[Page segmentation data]
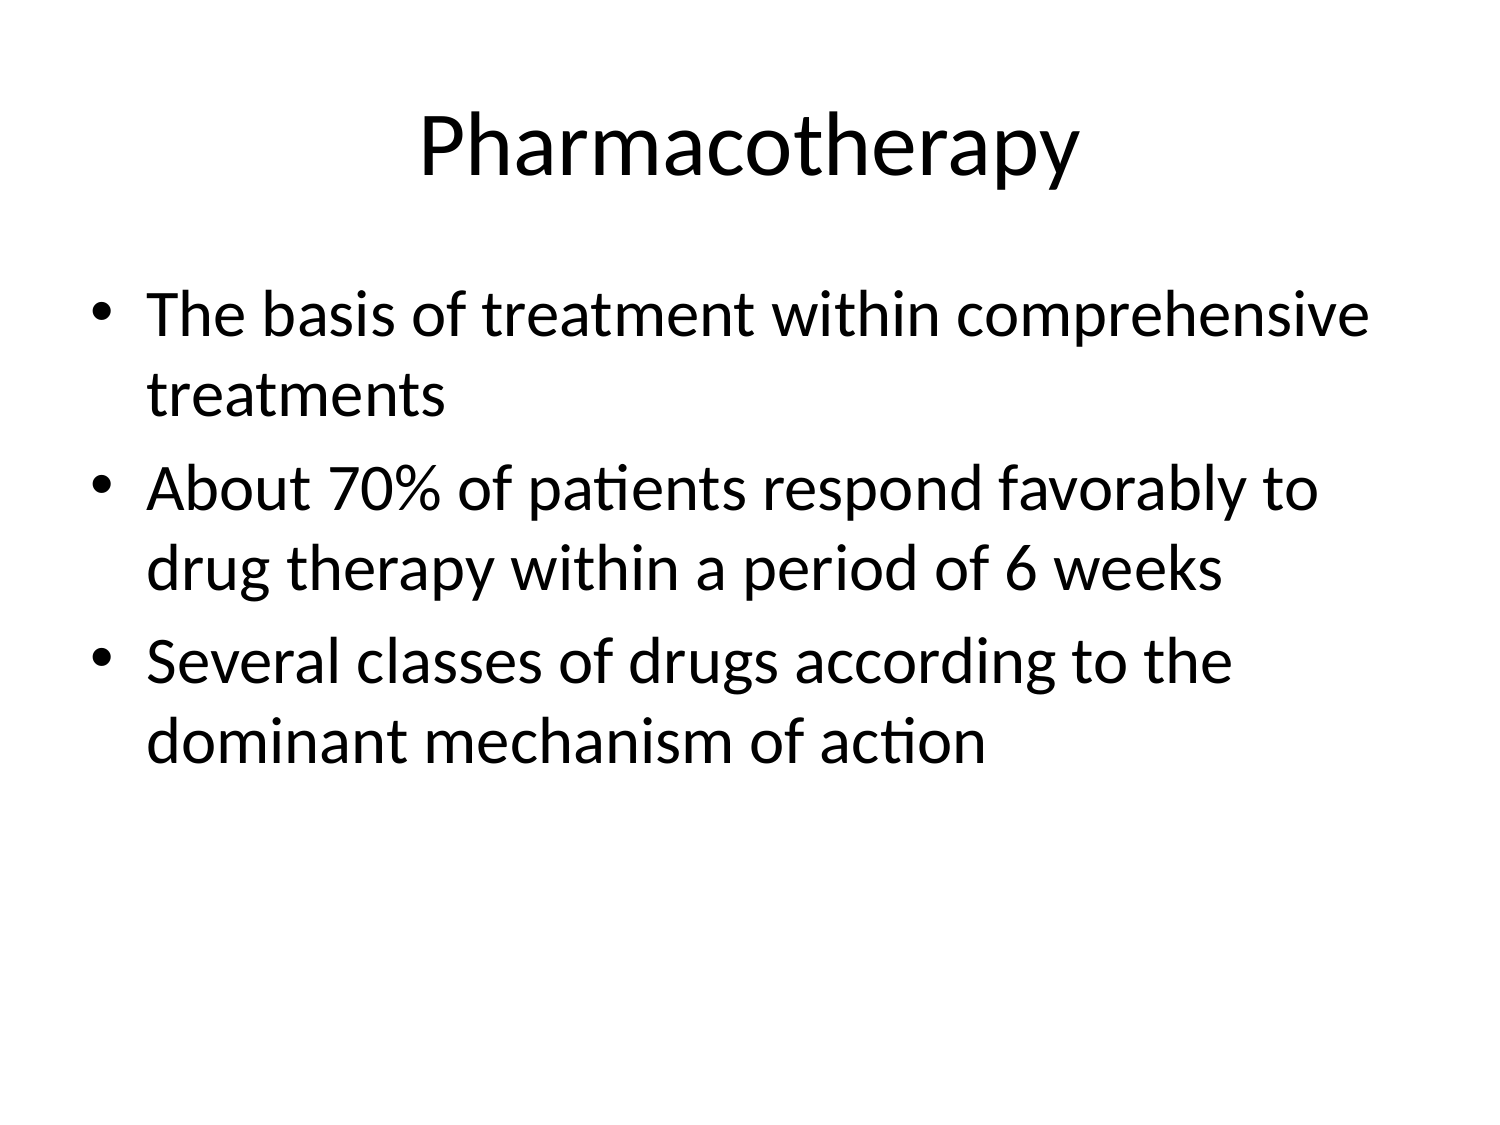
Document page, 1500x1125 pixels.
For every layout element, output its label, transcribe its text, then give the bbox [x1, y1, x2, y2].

list The basis of treatment within comprehensive treatments About 70% of patients respond favorably to drug therapy within a period of 6 weeks Several classes of drugs according to the dominant mechanism of action [74, 262, 1426, 1006]
title Pharmacotherapy [74, 44, 1426, 233]
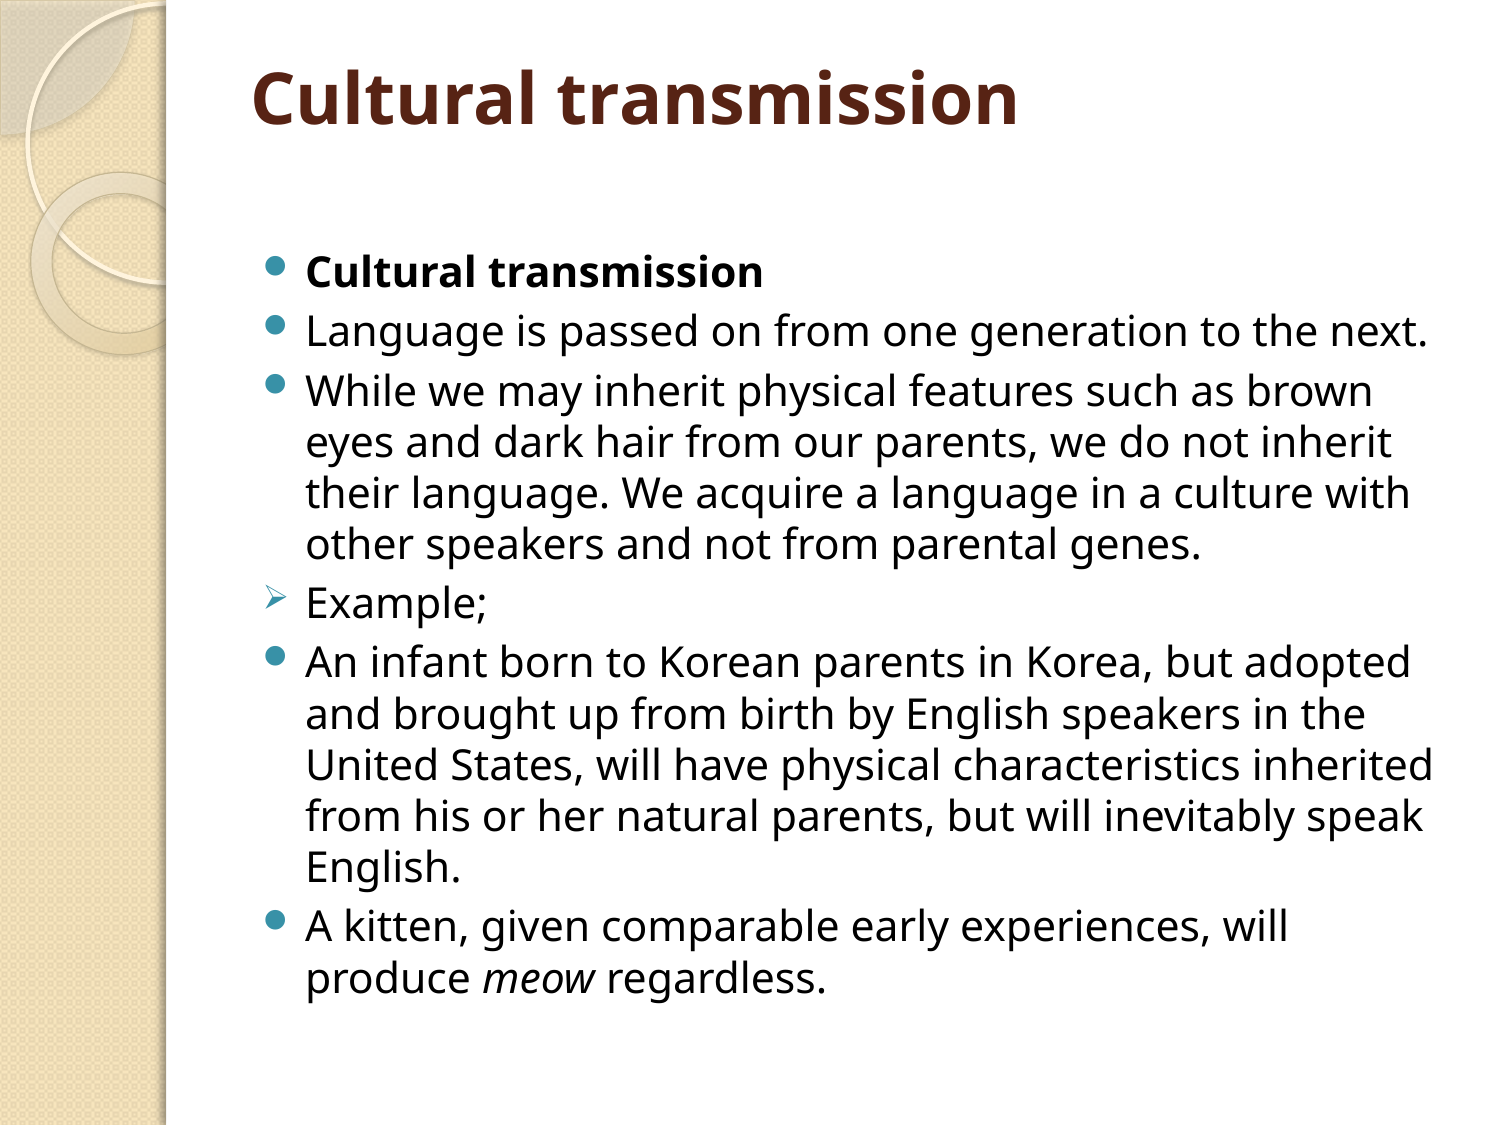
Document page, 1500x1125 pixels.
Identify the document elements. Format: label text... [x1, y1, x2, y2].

title Cultural transmission [235, 45, 1466, 233]
list Cultural transmission Language is passed on from one generation to the next. While we may inherit physical features such as brown eyes and dark hair from our parents, we do not inherit their language. We acquire a language in a culture with other speakers and not from parental genes. Example; An infant born to Korean parents in Korea, but adopted and brought up from birth by English speakers in the United States, will have physical characteristics inherited from his or her natural parents, but will inevitably speak English. A kitten, given comparable early experiences, will produce meow regardless. [235, 237, 1466, 1025]
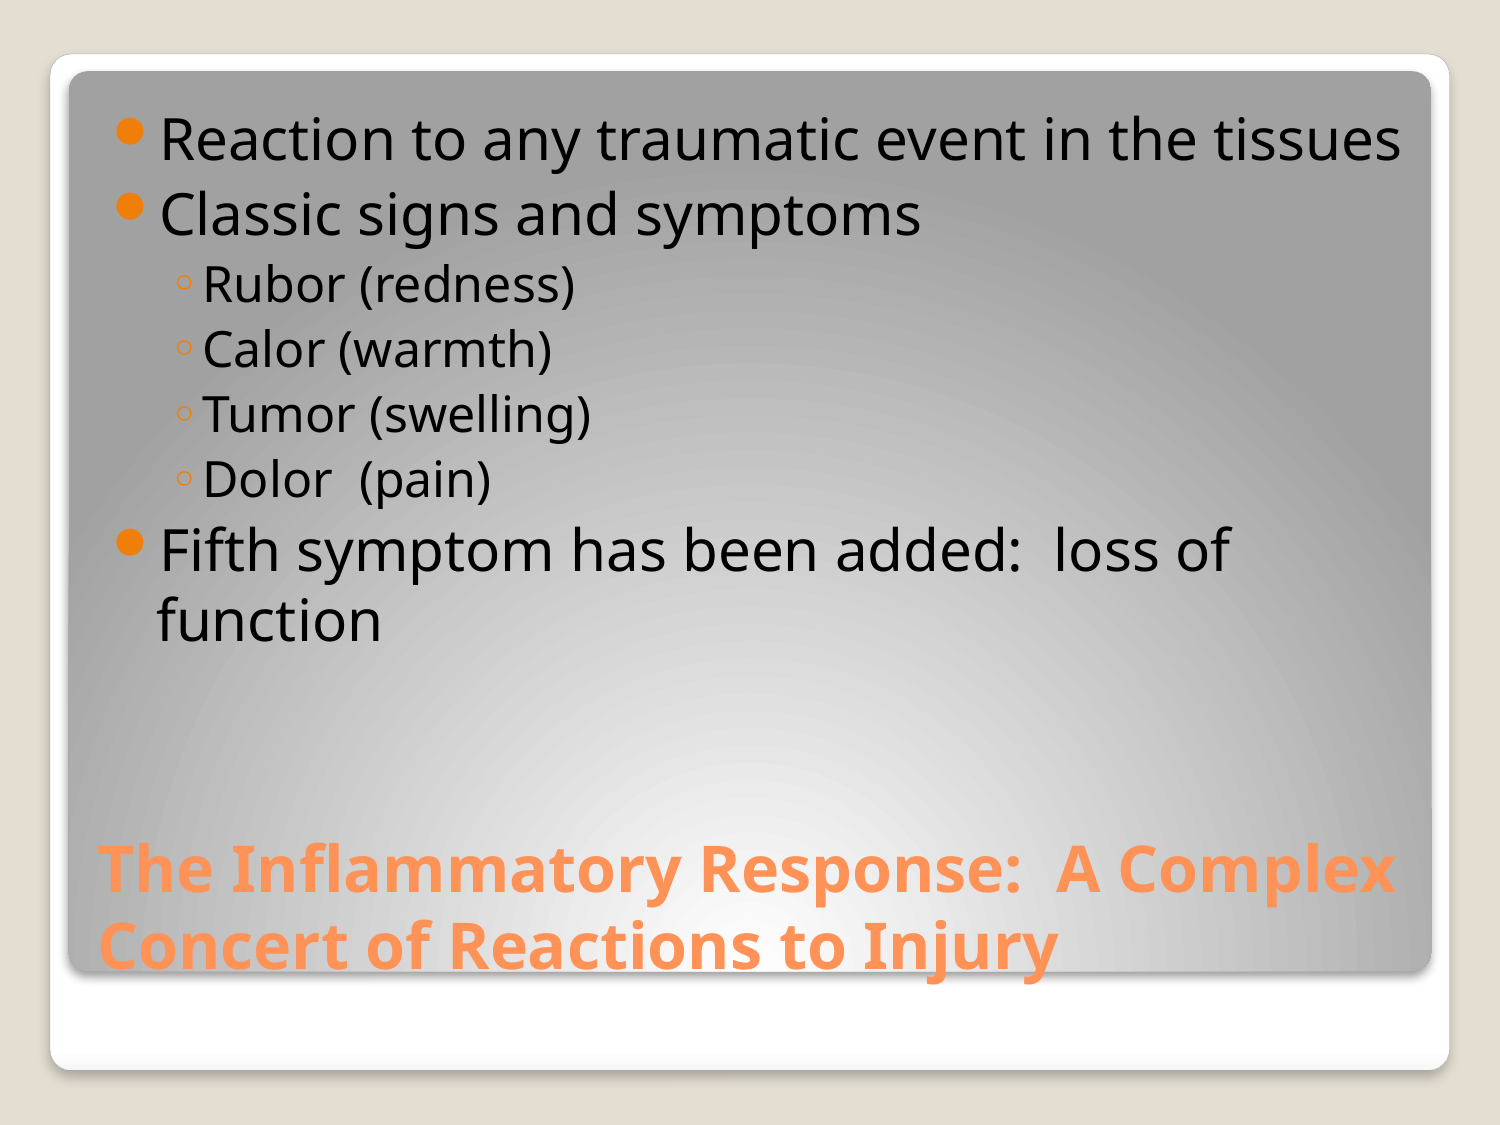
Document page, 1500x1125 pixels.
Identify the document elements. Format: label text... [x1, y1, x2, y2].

Description of the task: Starting at the line that contains "For every layout" and ending at the final line of the data, reproduce each line exactly. Pictures stay out of the copy.

Problem solution:
For every layout element, output its label, transcribe its text, then give the bbox [x1, y1, x2, y2].

list The basis of treatment within comprehensive treatments About 70% of patients respond favorably to drug therapy within a period of 6 weeks Several classes of drugs according to the dominant mechanism of action [74, 262, 1426, 1006]
title Pharmacotherapy [74, 44, 1426, 233]
Document page, 1500x1125 pixels.
Identify the document elements. Format: label text... [x1, y1, x2, y2].

title Cultural transmission [235, 45, 1466, 233]
list Cultural transmission Language is passed on from one generation to the next. While we may inherit physical features such as brown eyes and dark hair from our parents, we do not inherit their language. We acquire a language in a culture with other speakers and not from parental genes. Example; An infant born to Korean parents in Korea, but adopted and brought up from birth by English speakers in the United States, will have physical characteristics inherited from his or her natural parents, but will inevitably speak English. A kitten, given comparable early experiences, will produce meow regardless. [235, 237, 1466, 1025]
Document page, 1500x1125 pixels.
Identify the document elements. Format: label text... [x1, y1, x2, y2].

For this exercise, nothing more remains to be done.